“Order out of chaos”, defines what happened in Zimbabwe when the economic crisis prompted the rapid adoption of mobile money, after going through a harsh decade of economic crises, which included currency instability, hyperinflation and a collapse of the formal financial system.
However, at a time when mobile money transfers are most needed, Zimbabwe has decided to ban mobile money transfers, claiming that some companies were using these platforms for illegal activities in the country, contributing to severe disruption of the economic cycle.
Unexpected ban of mobile money platforms
The government’s decision to ban the biggest transactional platform will leave a large number of citizens vulnerable; the move will have harsh implications for many Zimbabweans who have grown increasingly reliant on mobile money transfers amid the pandemic.
The belief of some policymakers is that mobile money transfers are responsible for stimulating the huge exchange rate because it constitutes about 83% of the volume of transactions on the national payments system in Zimbabwe, which is equal to a parallel market.
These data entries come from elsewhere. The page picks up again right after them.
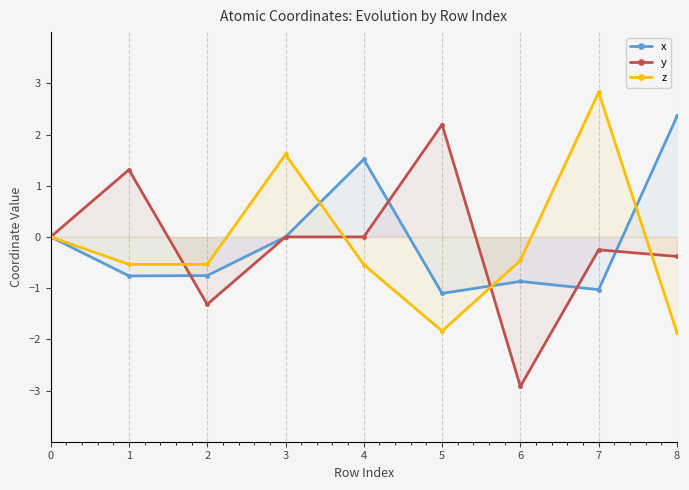

Does the chart display data point markers on the line(s)?

Yes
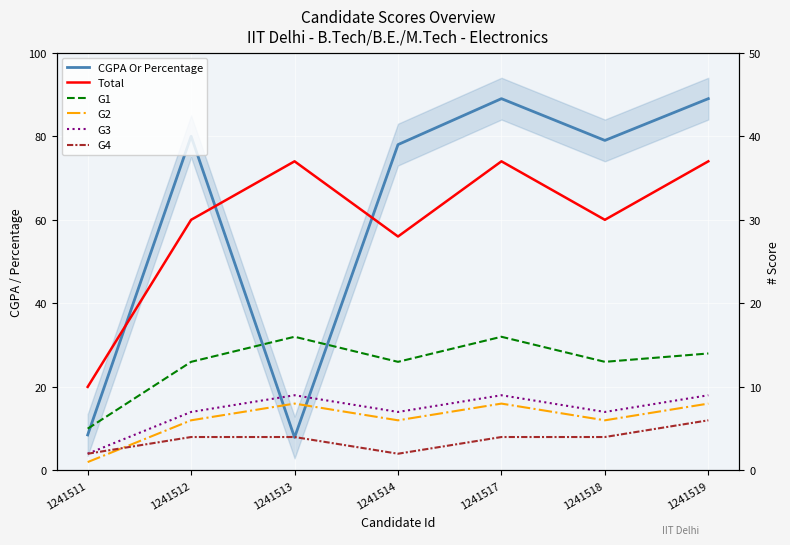

Where does the G4 series first go above 4?

1241519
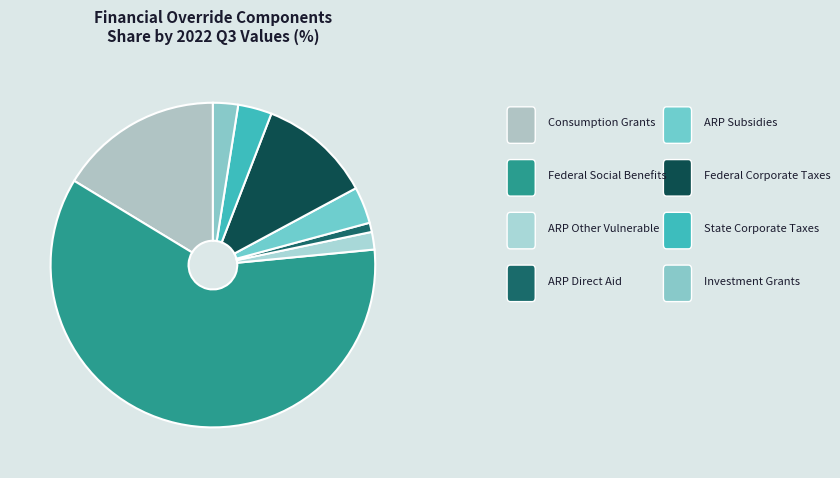

Which category has the smallest portion of the pie?

ARP Direct Aid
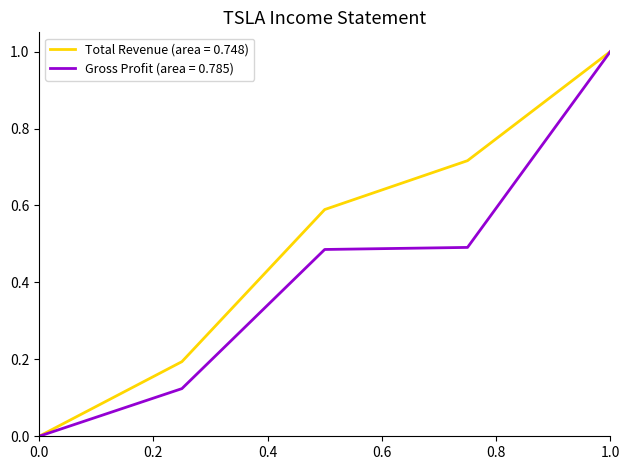

True or false: Total Revenue (area = 0.748) has more than 0 interior local peaks.

False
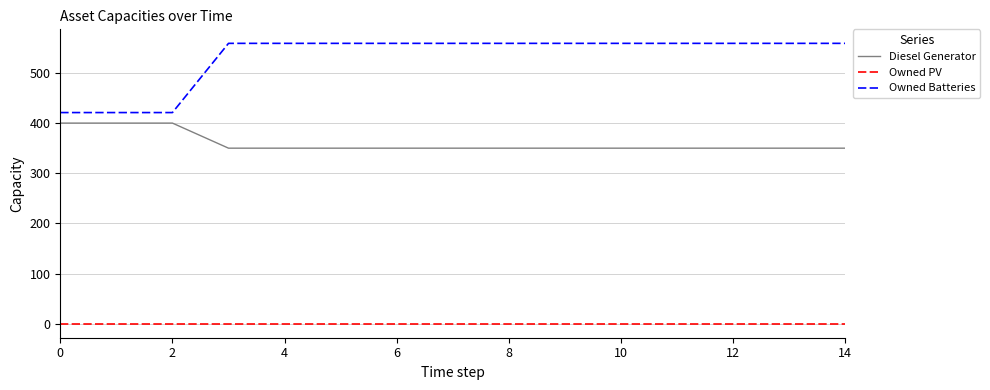

Which series has the largest range (max minus min)?

Owned Batteries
The ban was enforced after the government discovered some money platforms were used for criminal activity, which they are currently investigating.
“Government has, with immediate effect, undertaken a series of prudent and coordinated interventions to deal with malpractices, criminality and economic sabotage perpetuated by wolves in sheepskin,” Zimbabwe’s Secretary for Information, Publicity and Broadcasting Services, Nick Ndabaningi Mangwana, said. “All mobile money transfers have been suspended in order to facilitate intrusive investigations, leading to the arrest and prosecution of offenders.”
The impact of the ban
The ban of the mobile money apps resulted in a blow to financial inclusion as approximately 50,000 mobile money agents will lose their source of income, especially customers in the rural areas of Zimbabwe. In addition, restricting the use to one mobile wallet account per person with a daily transfer limit of ZW$5,000 (US$50), and mobile money transfers have been abolished.
A way forward
Instead of abolishing all mobile money apps that serve millions of citizens, the government could prosecute services found guilty of money laundering and trading without a license, whilst allowing other reputable platforms to resume business.
As such, a financial policy should be adopted by the Reserve Bank, to facilitate the expansion of safe and accessible mobile money services for Zimbabweans.